There are other versions of the story. In one, Adam doesn’t reject the first woman as soon as she’s created, but when he tries to fuck her she refuses to lie below him, since God had created them equal. They argue for a while, and then Lilith flees Paradise to give birth to demons. She and her brood still stalk the world, preying on men, stealing their seed in the night, putting curses on their children. The Aramaic incantation bowl above is a conjuration against Lilith. She turns up exactly once in the actual Bible, when Isaiah promises judgement on Edom. As the King James has it: ‘The cormorant and the bittern shall possess it; the owl also and the raven shall dwell in it: and he shall stretch out upon it the line of confusion, and the stones of emptiness… The satyr shall cry to his fellow; the screech owl also shall rest there.’ But the Hebrew text doesn’t say anything about any owls; the word it uses is lilith. Night-monster, night-hag, creature of blood and viscera who screeches when you should be asleep. She’s not always evil, exactly, but as a more recent interpreter points out, ‘Lilith and all beings similar to Lilith belong to a world from before the Fall, which means that human laws do not apply to them, that they’re not bound by human rules or human regulations, and that they don’t have human consciences or human hearts, and never shed human tears. For Lilith, there’s no such thing as sin. Their world is different. To human eyes, it might seem strange, as if drawn in a very fine line, since everything it contains is more luminous and lightweight.’ This is not to say she’s harmless. In medieval Christian depictions, the serpent that tempts Eve in the Garden is often portrayed as female, and sometimes with some very non-reptilian breasts. Lilith, the first devil, come to avenge herself on the one who replaced her.

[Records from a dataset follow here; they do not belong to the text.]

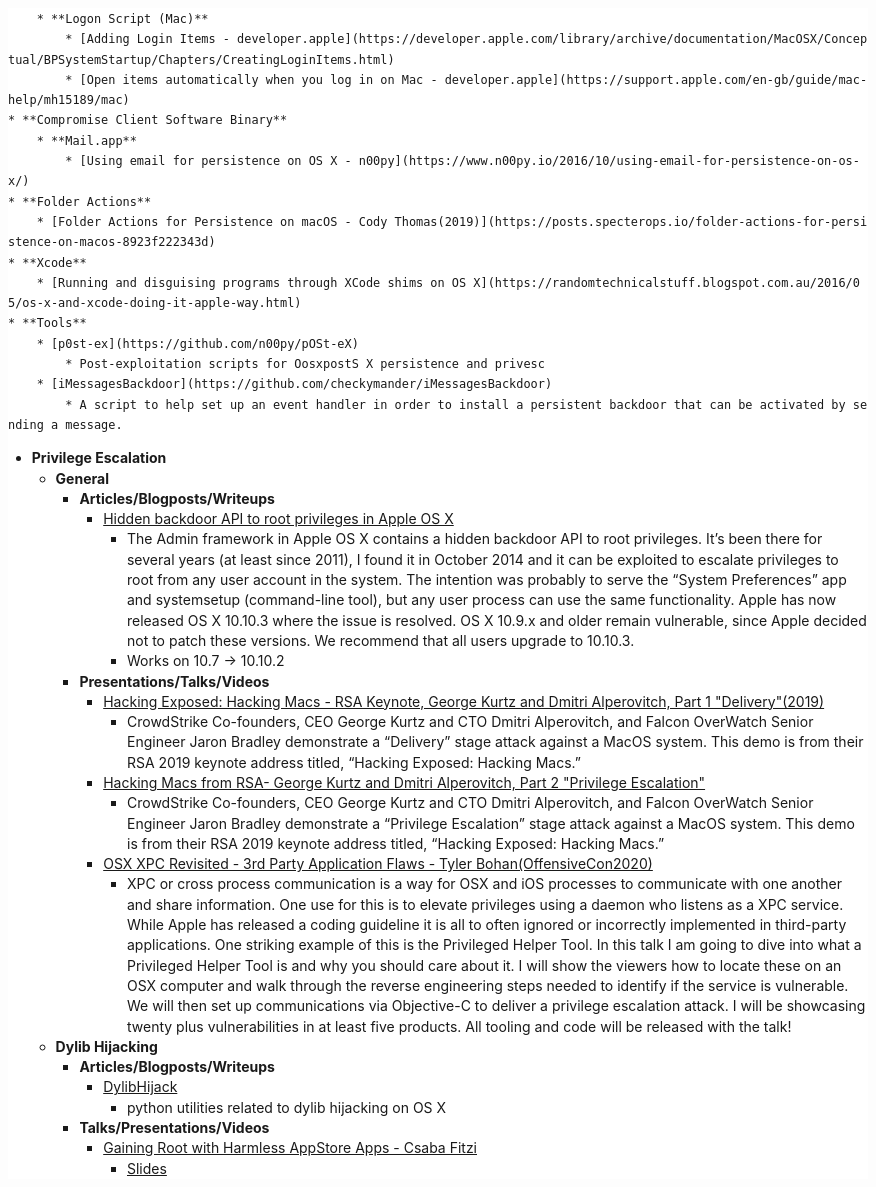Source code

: 		* **Logon Script (Mac)**
			* [Adding Login Items - developer.apple](https://developer.apple.com/library/archive/documentation/MacOSX/Conceptual/BPSystemStartup/Chapters/CreatingLoginItems.html)
			* [Open items automatically when you log in on Mac - developer.apple](https://support.apple.com/en-gb/guide/mac-help/mh15189/mac)
	* **Compromise Client Software Binary**
		* **Mail.app**
			* [Using email for persistence on OS X - n00py](https://www.n00py.io/2016/10/using-email-for-persistence-on-os-x/)
	* **Folder Actions**
		* [Folder Actions for Persistence on macOS - Cody Thomas(2019)](https://posts.specterops.io/folder-actions-for-persistence-on-macos-8923f222343d)	
	* **Xcode**
		* [Running and disguising programs through XCode shims on OS X](https://randomtechnicalstuff.blogspot.com.au/2016/05/os-x-and-xcode-doing-it-apple-way.html)
	* **Tools**
		* [p0st-ex](https://github.com/n00py/pOSt-eX)
			* Post-exploitation scripts for OosxpostS X persistence and privesc
		* [iMessagesBackdoor](https://github.com/checkymander/iMessagesBackdoor)
			* A script to help set up an event handler in order to install a persistent backdoor that can be activated by sending a message.
* **Privilege Escalation**<a name="osxprivesc"></a>
	* **General**
		* **Articles/Blogposts/Writeups**
			* [Hidden backdoor API to root privileges in Apple OS X](https://truesecdev.wordpress.com/2015/04/09/hidden-backdoor-api-to-root-privileges-in-apple-os-x/)
				* The Admin framework in Apple OS X contains a hidden backdoor API to root privileges. It’s been there for several years (at least since 2011), I found it in October 2014 and it can be exploited to escalate privileges to root from any user account in the system. The intention was probably to serve the “System Preferences” app and systemsetup (command-line tool), but any user process can use the same functionality. Apple has now released OS X 10.10.3 where the issue is resolved. OS X 10.9.x and older remain vulnerable, since Apple decided not to patch these versions. We recommend that all users upgrade to 10.10.3.
				* Works on 10.7 -> 10.10.2
		* **Presentations/Talks/Videos**
			* [Hacking Exposed: Hacking Macs - RSA Keynote, George Kurtz and Dmitri Alperovitch, Part 1 "Delivery"(2019)](https://www.youtube.com/watch?v=DMT_vYVoM4k&feature=emb_title)
				* CrowdStrike Co-founders, CEO George Kurtz and CTO Dmitri Alperovitch, and Falcon OverWatch Senior Engineer Jaron Bradley demonstrate a “Delivery” stage attack against a MacOS system. This demo is from their RSA 2019 keynote address titled, “Hacking Exposed: Hacking Macs.”
			* [Hacking Macs from RSA- George Kurtz and Dmitri Alperovitch, Part 2 "Privilege Escalation"](https://www.youtube.com/watch?v=Dh-XMkYOdE8&feature=emb_title)
				* CrowdStrike Co-founders, CEO George Kurtz and CTO Dmitri Alperovitch, and Falcon OverWatch Senior Engineer Jaron Bradley demonstrate a “Privilege Escalation” stage attack against a MacOS system. This demo is from their RSA 2019 keynote address titled, “Hacking Exposed: Hacking Macs.”
			* [OSX XPC Revisited - 3rd Party Application Flaws - Tyler Bohan(OffensiveCon2020)](https://www.youtube.com/watch?v=KPzhTqwf0bA&list=PLYvhPWR_XYJmwgLkZbjoEOnf2I1zkylz8&index=8&t=0s)
				* XPC or cross process communication is a way for OSX and iOS processes to communicate with one another and share information. One use for this is to elevate privileges using a daemon who listens as a XPC service. While Apple has released a coding guideline it is all to often ignored or incorrectly implemented in third-party applications. One striking example of this is the Privileged Helper Tool. In this talk I am going to dive into what a Privileged Helper Tool is and why you should care about it. I will show the viewers how to locate these on an OSX computer and walk through the reverse engineering steps needed to identify if the service is vulnerable. We will then set up communications via Objective-C to deliver a privilege escalation attack. I will be showcasing twenty plus vulnerabilities in at least five products. All tooling and code will be released with the talk!
	* **Dylib Hijacking**
		* **Articles/Blogposts/Writeups**
			* [DylibHijack](https://github.com/synack/DylibHijack)
				* python utilities related to dylib hijacking on OS X
		* **Talks/Presentations/Videos**
			* [Gaining Root with Harmless AppStore Apps - Csaba Fitzi](https://www.youtube.com/watch?v=sOtcM-dryF4&list=PLliknDIoYszvTDaWyTh6SYiTccmwOsws8&index=8)
	    		* [Slides](https://objectivebythesea.com/v2/talks/OBTS_v2_Fitzl.pdf)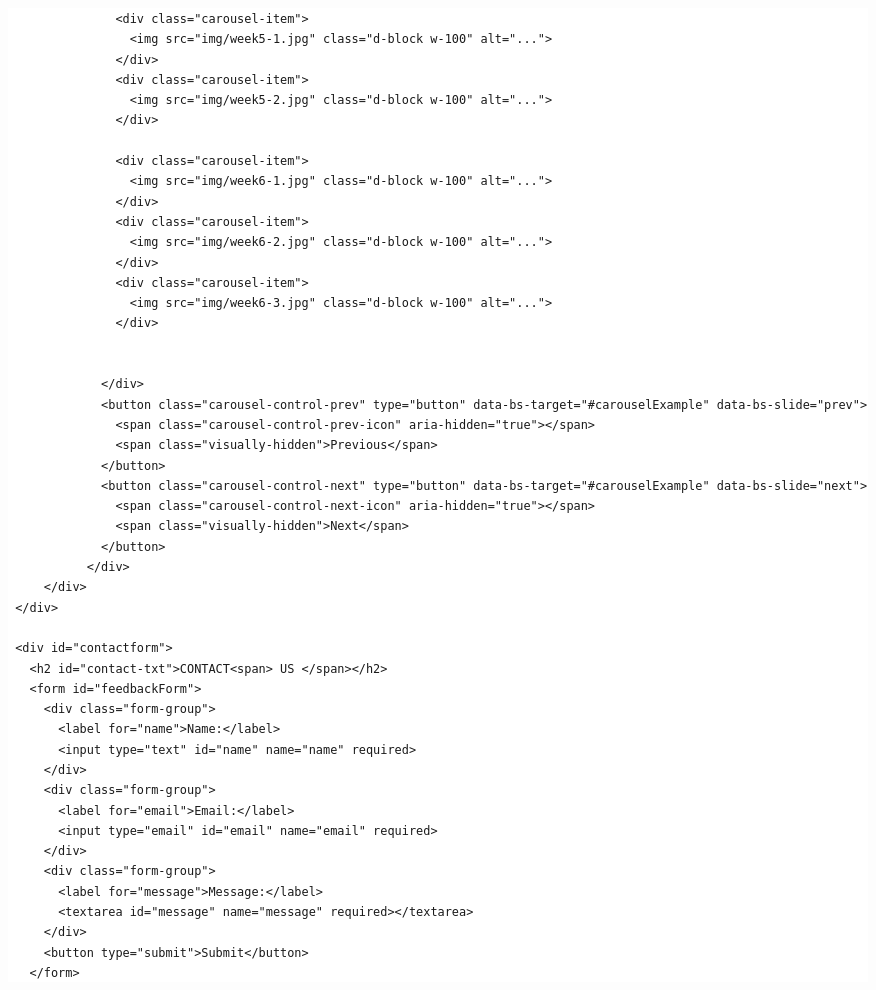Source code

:                    <div class="carousel-item"> 
                     <img src="img/week5-1.jpg" class="d-block w-100" alt="..."> 
                   </div> 
                   <div class="carousel-item"> 
                     <img src="img/week5-2.jpg" class="d-block w-100" alt="..."> 
                   </div> 
  
                   <div class="carousel-item"> 
                     <img src="img/week6-1.jpg" class="d-block w-100" alt="..."> 
                   </div> 
                   <div class="carousel-item"> 
                     <img src="img/week6-2.jpg" class="d-block w-100" alt="..."> 
                   </div> 
                   <div class="carousel-item"> 
                     <img src="img/week6-3.jpg" class="d-block w-100" alt="..."> 
                   </div> 
  
  
                 </div> 
                 <button class="carousel-control-prev" type="button" data-bs-target="#carouselExample" data-bs-slide="prev"> 
                   <span class="carousel-control-prev-icon" aria-hidden="true"></span> 
                   <span class="visually-hidden">Previous</span> 
                 </button> 
                 <button class="carousel-control-next" type="button" data-bs-target="#carouselExample" data-bs-slide="next"> 
                   <span class="carousel-control-next-icon" aria-hidden="true"></span> 
                   <span class="visually-hidden">Next</span> 
                 </button> 
               </div> 
         </div> 
     </div> 
  
     <div id="contactform"> 
       <h2 id="contact-txt">CONTACT<span> US </span></h2> 
       <form id="feedbackForm"> 
         <div class="form-group"> 
           <label for="name">Name:</label> 
           <input type="text" id="name" name="name" required> 
         </div> 
         <div class="form-group"> 
           <label for="email">Email:</label> 
           <input type="email" id="email" name="email" required> 
         </div> 
         <div class="form-group"> 
           <label for="message">Message:</label> 
           <textarea id="message" name="message" required></textarea> 
         </div> 
         <button type="submit">Submit</button> 
       </form> 
  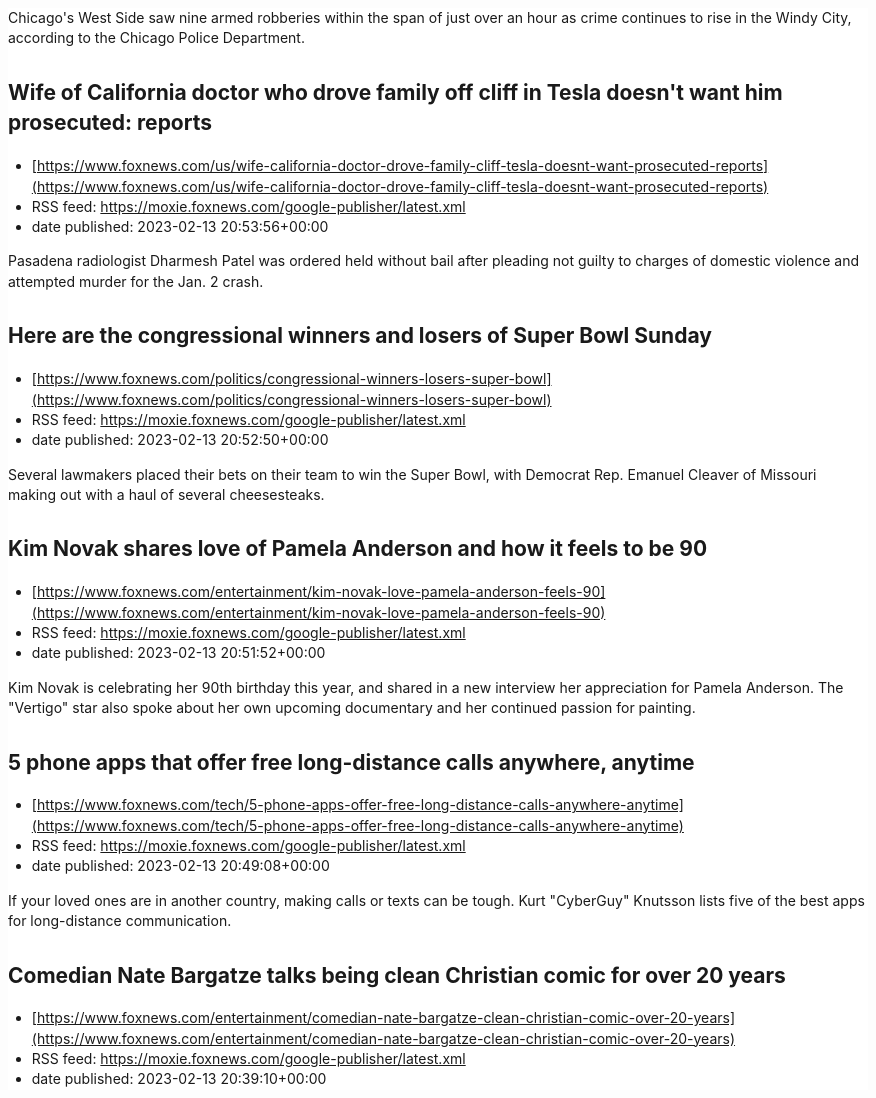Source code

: Chicago's West Side saw nine armed robberies within the span of just over an hour as crime continues to rise in the Windy City, according to the Chicago Police Department.

## Wife of California doctor who drove family off cliff in Tesla doesn't want him prosecuted: reports
 - [https://www.foxnews.com/us/wife-california-doctor-drove-family-cliff-tesla-doesnt-want-prosecuted-reports](https://www.foxnews.com/us/wife-california-doctor-drove-family-cliff-tesla-doesnt-want-prosecuted-reports)
 - RSS feed: https://moxie.foxnews.com/google-publisher/latest.xml
 - date published: 2023-02-13 20:53:56+00:00

Pasadena radiologist Dharmesh Patel was ordered held without bail after pleading not guilty to charges of domestic violence and attempted murder for the Jan. 2 crash.

## Here are the congressional winners and losers of Super Bowl Sunday
 - [https://www.foxnews.com/politics/congressional-winners-losers-super-bowl](https://www.foxnews.com/politics/congressional-winners-losers-super-bowl)
 - RSS feed: https://moxie.foxnews.com/google-publisher/latest.xml
 - date published: 2023-02-13 20:52:50+00:00

Several lawmakers placed their bets on their team to win the Super Bowl, with Democrat Rep. Emanuel Cleaver of Missouri making out with a haul of several cheesesteaks.

## Kim Novak shares love of Pamela Anderson and how it feels to be 90
 - [https://www.foxnews.com/entertainment/kim-novak-love-pamela-anderson-feels-90](https://www.foxnews.com/entertainment/kim-novak-love-pamela-anderson-feels-90)
 - RSS feed: https://moxie.foxnews.com/google-publisher/latest.xml
 - date published: 2023-02-13 20:51:52+00:00

Kim Novak is celebrating her 90th birthday this year, and shared in a new interview her appreciation for Pamela Anderson. The "Vertigo" star also spoke about her own upcoming documentary and her continued passion for painting.

## 5 phone apps that offer free long-distance calls anywhere, anytime
 - [https://www.foxnews.com/tech/5-phone-apps-offer-free-long-distance-calls-anywhere-anytime](https://www.foxnews.com/tech/5-phone-apps-offer-free-long-distance-calls-anywhere-anytime)
 - RSS feed: https://moxie.foxnews.com/google-publisher/latest.xml
 - date published: 2023-02-13 20:49:08+00:00

If your loved ones are in another country, making calls or texts can be tough. Kurt "CyberGuy" Knutsson lists five of the best apps for long-distance communication.

## Comedian Nate Bargatze talks being clean Christian comic for over 20 years
 - [https://www.foxnews.com/entertainment/comedian-nate-bargatze-clean-christian-comic-over-20-years](https://www.foxnews.com/entertainment/comedian-nate-bargatze-clean-christian-comic-over-20-years)
 - RSS feed: https://moxie.foxnews.com/google-publisher/latest.xml
 - date published: 2023-02-13 20:39:10+00:00
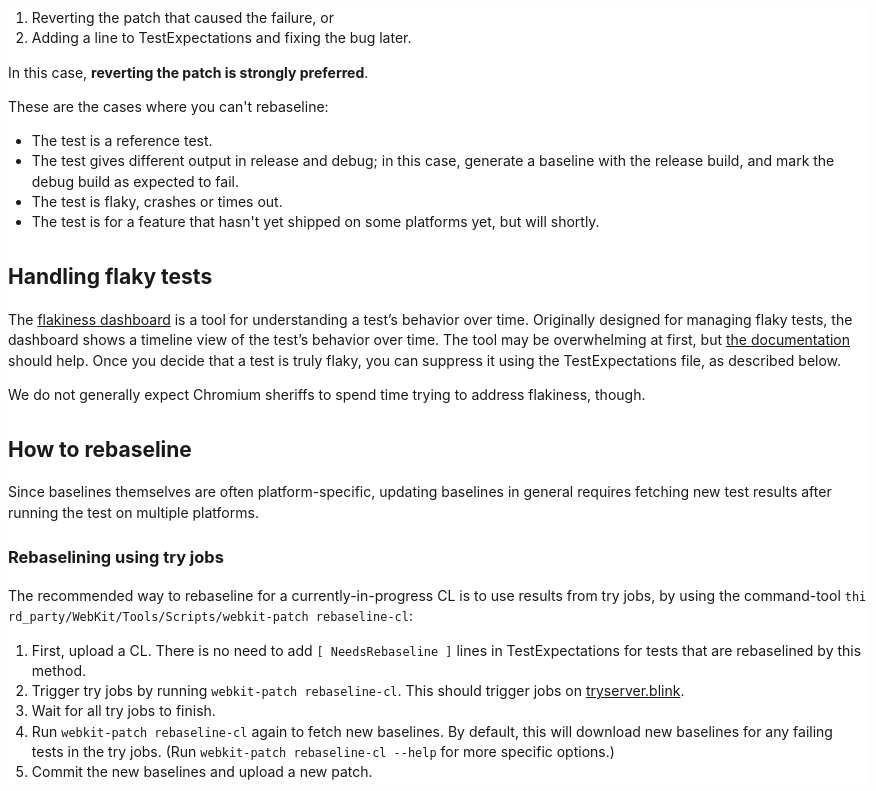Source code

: 1. Reverting the patch that caused the failure, or
2. Adding a line to TestExpectations and fixing the bug later.

In this case, **reverting the patch is strongly preferred**.

These are the cases where you can't rebaseline:

* The test is a reference test.
* The test gives different output in release and debug; in this case, generate a
  baseline with the release build, and mark the debug build as expected to fail.
* The test is flaky, crashes or times out.
* The test is for a feature that hasn't yet shipped on some platforms yet, but
  will shortly.

## Handling flaky tests

The
[flakiness dashboard](https://test-results.appspot.com/dashboards/flakiness_dashboard.html)
is a tool for understanding a test’s behavior over time.
Originally designed for managing flaky tests, the dashboard shows a timeline
view of the test’s behavior over time. The tool may be overwhelming at first,
but
[the documentation](https://dev.chromium.org/developers/testing/flakiness-dashboard)
should help. Once you decide that a test is truly flaky, you can suppress it
using the TestExpectations file, as described below.

We do not generally expect Chromium sheriffs to spend time trying to address
flakiness, though.

## How to rebaseline

Since baselines themselves are often platform-specific, updating baselines in
general requires fetching new test results after running the test on multiple
platforms.

### Rebaselining using try jobs

The recommended way to rebaseline for a currently-in-progress CL is to use
results from try jobs, by using the command-tool
`third_party/WebKit/Tools/Scripts/webkit-patch rebaseline-cl`:

1. First, upload a CL.
   There is no need to add `[ NeedsRebaseline ]` lines in TestExpectations for
   tests that are rebaselined by this method.
2. Trigger try jobs by running `webkit-patch rebaseline-cl`. This should
   trigger jobs on
   [tryserver.blink](https://build.chromium.org/p/tryserver.blink/builders).
3. Wait for all try jobs to finish.
4. Run `webkit-patch rebaseline-cl` again to fetch new baselines.
   By default, this will download new baselines for any failing tests
   in the try jobs.
   (Run `webkit-patch rebaseline-cl --help` for more specific options.)
5. Commit the new baselines and upload a new patch.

Taylor Swift has, it’s worth mentioning, a longstanding association with snakes.
The primordial ex-girlfriend, the ex-girlfriend who hissed the magic of the earth at the very dawn of time. The spirit that refuses to simply lie underneath a man, that goes from house to house poisoning newborn infants, wiping out the fruits of desire. The great demon of indifference. The monster who—we can admit it—does sometimes seem to have right on her side. The one with no navel. She was not born; she did not Fall; she does not die. Pierced through the heart but never killed. Like every remnant of that other creation, she appears in ours in the form of a terrifying void. This is, I think, what I’d uncovered as the world’s first full-time Taylor Swift reporter.
I’m not saying any of this is true. I think that Taylor Swift is most likely an ordinary woman, thirty-three years old and not five thousand, seven hundred and eighty-four, who’s always had a belly button like everyone else, and whose private life is probably, like everyone else’s, just a little sad. But I believed it then. And it does make sense. It made enough sense to drive me mad.